ACTIVITY ::
Please select every line in the items below that contains the string "thấy", and copy each one out.

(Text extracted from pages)
####################
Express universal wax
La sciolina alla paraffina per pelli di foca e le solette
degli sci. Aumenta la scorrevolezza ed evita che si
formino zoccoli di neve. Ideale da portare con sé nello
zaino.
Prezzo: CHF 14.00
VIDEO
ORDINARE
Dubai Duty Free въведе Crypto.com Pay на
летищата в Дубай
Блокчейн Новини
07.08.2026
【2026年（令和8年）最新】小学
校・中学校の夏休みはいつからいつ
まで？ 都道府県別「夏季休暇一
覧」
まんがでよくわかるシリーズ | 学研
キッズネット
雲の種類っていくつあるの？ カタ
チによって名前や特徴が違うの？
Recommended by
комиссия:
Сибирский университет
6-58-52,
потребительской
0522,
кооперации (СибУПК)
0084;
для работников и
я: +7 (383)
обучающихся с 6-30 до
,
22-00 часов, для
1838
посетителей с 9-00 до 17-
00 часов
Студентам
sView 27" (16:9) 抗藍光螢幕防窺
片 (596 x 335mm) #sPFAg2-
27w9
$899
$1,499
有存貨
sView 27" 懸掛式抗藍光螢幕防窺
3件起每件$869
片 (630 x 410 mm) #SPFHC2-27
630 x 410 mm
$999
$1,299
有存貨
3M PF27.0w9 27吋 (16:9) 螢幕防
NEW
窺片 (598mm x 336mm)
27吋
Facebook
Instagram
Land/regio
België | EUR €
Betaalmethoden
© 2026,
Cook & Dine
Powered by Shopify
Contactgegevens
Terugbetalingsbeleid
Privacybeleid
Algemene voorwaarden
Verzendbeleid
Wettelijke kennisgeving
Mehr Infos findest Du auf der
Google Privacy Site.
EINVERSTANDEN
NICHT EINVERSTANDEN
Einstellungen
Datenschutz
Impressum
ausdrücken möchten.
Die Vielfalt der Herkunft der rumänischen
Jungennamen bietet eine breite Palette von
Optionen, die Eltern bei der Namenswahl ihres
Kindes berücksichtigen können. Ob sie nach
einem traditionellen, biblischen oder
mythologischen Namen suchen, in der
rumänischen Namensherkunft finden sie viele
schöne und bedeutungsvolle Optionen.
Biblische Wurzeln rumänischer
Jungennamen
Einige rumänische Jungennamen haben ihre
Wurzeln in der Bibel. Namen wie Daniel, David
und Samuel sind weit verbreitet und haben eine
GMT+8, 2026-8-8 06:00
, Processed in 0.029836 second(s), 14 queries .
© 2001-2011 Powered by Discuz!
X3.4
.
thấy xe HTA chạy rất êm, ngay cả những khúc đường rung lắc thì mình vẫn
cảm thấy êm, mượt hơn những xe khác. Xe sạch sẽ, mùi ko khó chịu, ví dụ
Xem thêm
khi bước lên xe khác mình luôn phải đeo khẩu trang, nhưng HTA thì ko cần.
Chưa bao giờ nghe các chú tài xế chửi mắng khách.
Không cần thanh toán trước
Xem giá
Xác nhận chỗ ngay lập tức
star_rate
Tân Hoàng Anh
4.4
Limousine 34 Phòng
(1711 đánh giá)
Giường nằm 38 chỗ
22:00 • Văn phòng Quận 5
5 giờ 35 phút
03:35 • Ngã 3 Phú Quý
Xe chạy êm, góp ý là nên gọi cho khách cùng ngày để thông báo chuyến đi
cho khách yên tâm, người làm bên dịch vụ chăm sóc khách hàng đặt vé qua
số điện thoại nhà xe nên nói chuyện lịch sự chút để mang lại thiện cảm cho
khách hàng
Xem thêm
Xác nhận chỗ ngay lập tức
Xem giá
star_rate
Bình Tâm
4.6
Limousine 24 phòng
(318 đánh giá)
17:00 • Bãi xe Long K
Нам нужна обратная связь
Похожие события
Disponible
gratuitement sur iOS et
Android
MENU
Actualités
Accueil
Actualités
####################
WORKED SOLUTION ::
thấy xe HTA chạy rất êm, ngay cả những khúc đường rung lắc thì mình vẫn
cảm thấy êm, mượt hơn những xe khác. Xe sạch sẽ, mùi ko khó chịu, ví dụ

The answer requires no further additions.